Praying for a more pastoral approach

By Rob Gasper

Certain words and phrases like “social justice,” “pastoral,” and “felt banner” set off alarm bells when heard by traditional-minded Catholics. In a previous two-part series (part 1, part 2), I discussed that social justice is not something to be feared, yet when properly understood, should be embraced wholeheartedly as part of Catholic doctrine. But, what about pastoral? According to the magisterium of the media and the blurry wishful thinking of some progressive Catholics, a pastoral approach is often portrayed as something soft and taffy-like—a bendy, amorphous, and woefully inclusive tolerance based on “mature thinking” and accommodation to whatever -isms happen to be in vogue. 

As a case in point, the media and some progressive-minded Catholics seized upon a few sentences of Apostolic Nuncio Archbishop Carlo Maria Vigano’s address at the fall bishops’ assembly, while ignoring the bulk of the speech, and reported that the Nuncio called the bishops to become pastoral bishops as Pope Francis intends.
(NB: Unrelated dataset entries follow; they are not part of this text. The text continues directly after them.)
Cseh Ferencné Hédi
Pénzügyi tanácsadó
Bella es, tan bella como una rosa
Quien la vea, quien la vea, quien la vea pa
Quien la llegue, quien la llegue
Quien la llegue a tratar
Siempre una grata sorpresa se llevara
The National Catholic Reporter’s Michael Sean Winters was more fair in his coverage, but reported that Archbishop Vigano was “divided against himself” in calling for the bishops to be both pastoral and, at the same time, to take a confrontational tone against the culture. But was the archbishop truly divided against himself? Or does pastoral mean something other than the media and progressive Catholics think it means?
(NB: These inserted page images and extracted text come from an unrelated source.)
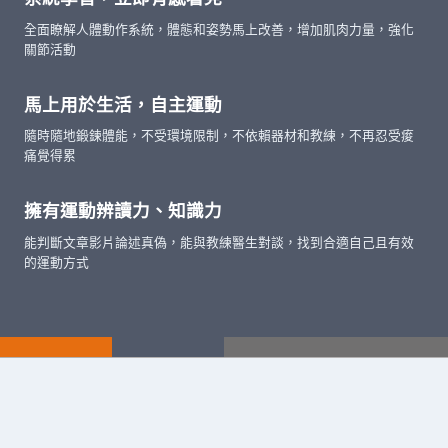
全面瞭解人體動作系統，體態和姿勢馬上改善，增加肌肉力量，強化
關節活動
馬上用於生活，自主運動
隨時隨地鍛鍊體能，不受環境限制，不依賴器材和教練，不再忍受痠
痛覺得累
擁有運動辨讀力、知識力
能判斷文章影片論述真偽，能與教練醫生對談，找到合適自己且有效
的運動方式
The word pastor comes from the Latin word meaning shepherd. Jesus, in the tenth chapter of the Gospel of John, proclaimed that He was the good shepherd and explained his “pastoral approach” as follows:

I am the good shepherd. The good shepherd lays down his life for the sheep. He who is a hireling and not a shepherd, whose own the sheep are not, sees the wolf coming and leaves the sheep and flees; and the wolf snatches them and scatters them. He flees because he is a hireling and cares nothing for the sheep. I am the good shepherd; I know my own and my own know me, as the Father knows me and I know the Father; and I lay down my life for the sheep. And I have other sheep, that are not of this fold; I must bring them also, and they will heed my voice. So there shall be one flock, one shepherd. (John 10:11-16)

Jesus extended His ministry of shepherding the flock to St. Peter, calling him to tend and feed His sheep—and the Church takes up this role through the successors to Peter and the Apostles to this very day.

The Church has always understood the pastoral ministry to be primarily a mission of love and sacrifice, teaching and leading the faithful and defending them to the point of death against the wolves of this world. St. Augustine described the pastoral role of the bishops as follows: “Disturbers are to be rebuked, the low-spirited to be encouraged, the infirm to be supported, objectors confuted, the treacherous guarded against, the unskilled taught, the lazy aroused, the contentious restrained, the haughty repressed, litigants pacified, the poor relieved, the oppressed liberated, the good approved, the evil borne with, and all are to be loved.” (St. Augustine, Sermon 340)

Based on this understanding, there is no disconnect between Archbishop Vigano’s call for non-ideological and pastoral bishops and his explanation that doctrine must be taught and guarded while the culture must be confronted. That is all part of the pastoral job description.

In conclusion, traditional-minded Catholics need not fear calls for pastoral bishops and a pastoral Church and, in fact, should embrace and pray for more pastoral leadership in these troubled times. We must not settle for truncated and hijacked definitions, but instead seek to understand more fully the deep and powerful gifts the Lord has left us.

Rob Gasper is a senior research analyst for American Life League and is the editor of ALL News.